Last night my dinner club group met for our 29th dinner!  We are well into our 5th year now and I am happy to say still going strong – in fact maybe stronger than ever! 
K was the host last night and for our theme she decided that we should all pick something from a cookbook she has but has not used too often.  The cookbook is The Herbfarm Cookbook, the first cookbook written by Jerry Traunfeld, the chef for The Herbfarm located in Woodinville.  It is a high-end restaurant where the focus is all on fresh, mostly local and the interesting flavors and uses of herbs. They have a huge garden (and have even added cottages – I guess so you can just fall into bed after consuming for several hours…) Dinners run $160 – $200 per person before tax and tip. They are normally 9 courses and that cost includes the wine pairings. Each night has a set menu, with variations only for vegetarians.

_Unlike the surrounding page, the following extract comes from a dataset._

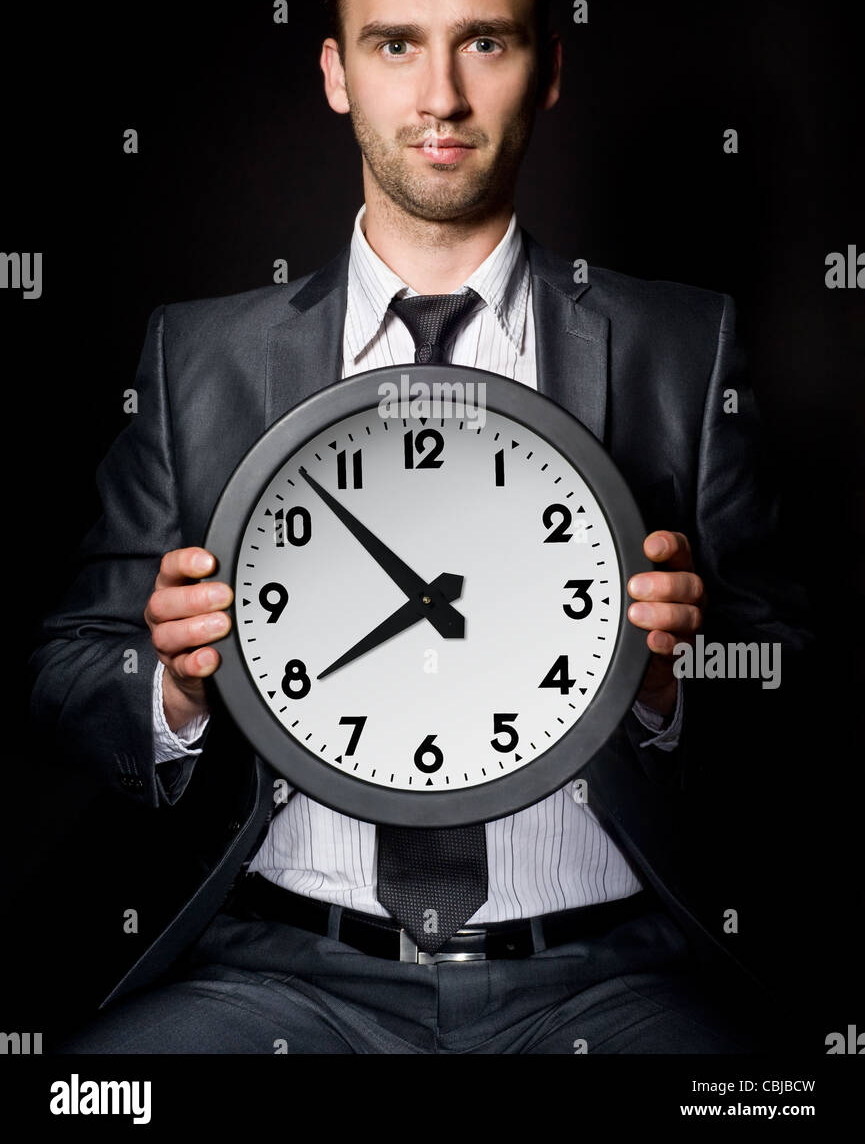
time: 7:52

Note:  In between the theme selection for our dinner and the actual dinner, Jerry Traunfeld announced his immanent departure from The Herbfarm.  He has been with the restaurant since 1990 and is synonymous with the place.  In fact I’m certain that many people were surprised to find that he wasn’t the owner.  Good news for Seattle is that he plans to open his own place.  And, I’m guessing, that the reputation and menus he established at The Herbfarm will be continued with his replacement.  Still, will it really be the same? 
R started us off with herbal champagne cocktails.  Made with Prosecco they were refreshingly light and sparkly.  Along with our cocktail she served a soup for the starter course.  I can’t wait to make this soup on a warm summer’s day.  It was a cold soup made primarily with cucumber.  A bit of green pepper added a little heat and Italian parsley, cilantro and mint were the herbs that added a tangy freshness. 

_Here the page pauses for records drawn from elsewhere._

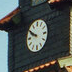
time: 9:50
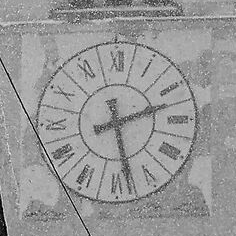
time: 2:28
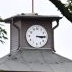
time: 3:14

We took a short break while K seared the pork tenderloin on all sides and then placed it in the oven to finish.  Once in the oven we gathered around the table to enjoy an Herbfarm salad. M had this course and was amazed to find that the recipe for a fairly simple salad was 6 pages long! The recipe is mostly an instructional  chapter on how to select only the best greens, how to harvest them, which varieties will provide variety and interest and then the recipe for the dressing. There is an amazing amount of background information!  
Our main dish was an herb-crusted pork tenderloin, cooked until medium-rare and then topped with a red-pepper and hazelnut sauce.  It was amazing!  M2 had selected a decadent accompanying dish – a cheesy, herb polenta.  Soft, warm and stringy with cheese it was a great contrast for the tenderloin. 

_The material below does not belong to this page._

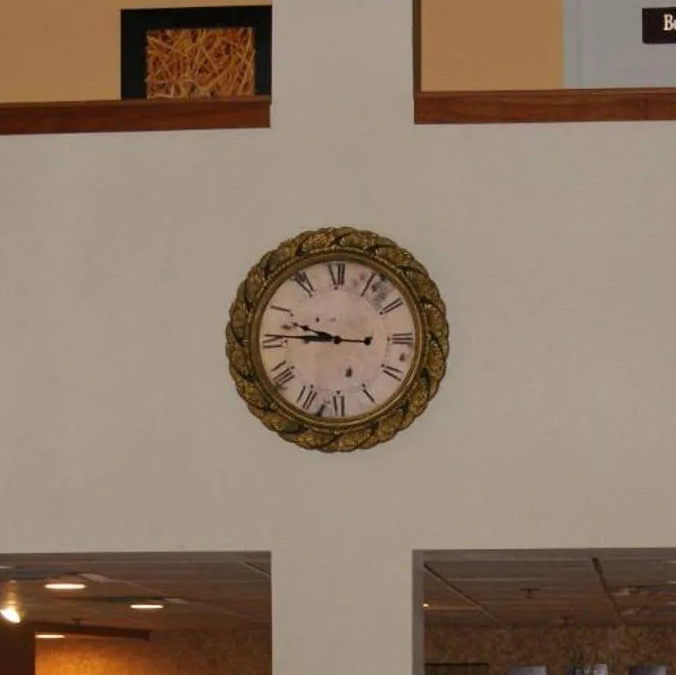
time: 9:45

After all of that we lingered for some time at the table giving ourselves a bit of time to make room for dessert.  I had dessert and decided to make a recipe that I’d wanted to try for quite some time – lavendar shortbread.  Since one of our members is not crazy about lavendar I decided to make a second batch using one of Jerry’s recommended substituions, Lemon Thyme.  I loved this shortbread recipe!  It’s easy and the resulting cookie is a bit crispy but still tender.  
The cookbook suggested several ideas to serve along with the cookies.  I toyed with making some sort of herbal ice-cream but just knew that we would all be pretty full by the time we got around to dessert.  So I deciced to stick with a simpler recommendation, fresh fruit. 
The raspberries were looking particularly good that day so I simply washed them, sprinkled them with a tiny bit of sugar, topped them with lightly sweetened whip cream and added a sprig of fresh mint for color and flavor for those who chose to eat it! 
Another succesful dinner and another night of friends and laughter!  If you’ve been thinking about starting a cooking club now is the time to do it!  I highly recommend it!  You can read about how we got ours up and running and see past themes and menus by viewing the Cooking Club posts.   
You can also see more photos here  
  1. 12-Jun-2007 8:54 pm

    I heard last week that Jerry T was moving on to new ventures.  I\’ve only been to the HF once and it was a great experience.  Not sure if we\’d go back though.  I think it\’s a great idea to try a evening from the cookbook. 
    How about the M\’s winning ways on the road?

  2. Culinary permalink
    13-Jun-2007 5:19 am

    Hey BH!
    And another great game last night!  :-)
    It\’ll be interesting to see where Jerry ends up and what his new place is like.